PROMPT: Set down every entry exactly as given. Pictures are to be left out.

####################

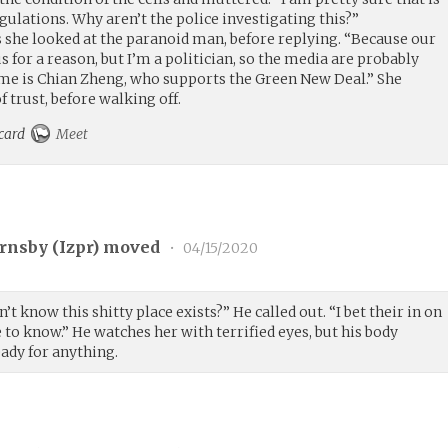
ulations. Why aren’t the police investigating this?”
 she looked at the paranoid man, before replying. “Because our
 for a reason, but I’m a politician, so the media are probably
e is Chian Zheng, who supports the Green New Deal.” She
 trust, before walking off.
 card
Meet
rnsby (
Izpr
) moved
•
04/15/2020
’t know this shitty place exists?” He called out. “I bet their in on
ave to know.” He watches her with terrified eyes, but his body
eady for anything.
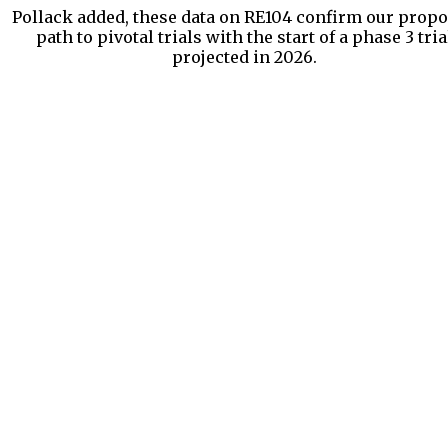
Pollack added, these data on RE104 confirm our prop
path to pivotal trials with the start of a phase 3 tria
projected in 2026.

####################

SOLUTION BELOW:
ulations. Why aren’t the police investigating this?”
 she looked at the paranoid man, before replying. “Because our
 for a reason, but I’m a politician, so the media are probably
e is Chian Zheng, who supports the Green New Deal.” She
 trust, before walking off.
 card
Meet
rnsby (
Izpr
) moved
•
04/15/2020
’t know this shitty place exists?” He called out. “I bet their in on
ave to know.” He watches her with terrified eyes, but his body
eady for anything.
Pollack added, these data on RE104 confirm our prop
path to pivotal trials with the start of a phase 3 tria
projected in 2026.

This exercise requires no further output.